>>>>

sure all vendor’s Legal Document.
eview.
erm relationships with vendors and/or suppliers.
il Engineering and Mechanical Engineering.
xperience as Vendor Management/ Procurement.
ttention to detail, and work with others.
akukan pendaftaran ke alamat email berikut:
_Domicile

<<<<
>>>>

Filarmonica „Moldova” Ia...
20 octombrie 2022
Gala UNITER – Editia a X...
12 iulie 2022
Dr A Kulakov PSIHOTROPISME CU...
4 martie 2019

<<<<

▶ [Exercise instructions]: Each line in the entries above that includes the string "with" should be extracted.

▶ [Written solution]:
erm relationships with vendors and/or suppliers.
ttention to detail, and work with others.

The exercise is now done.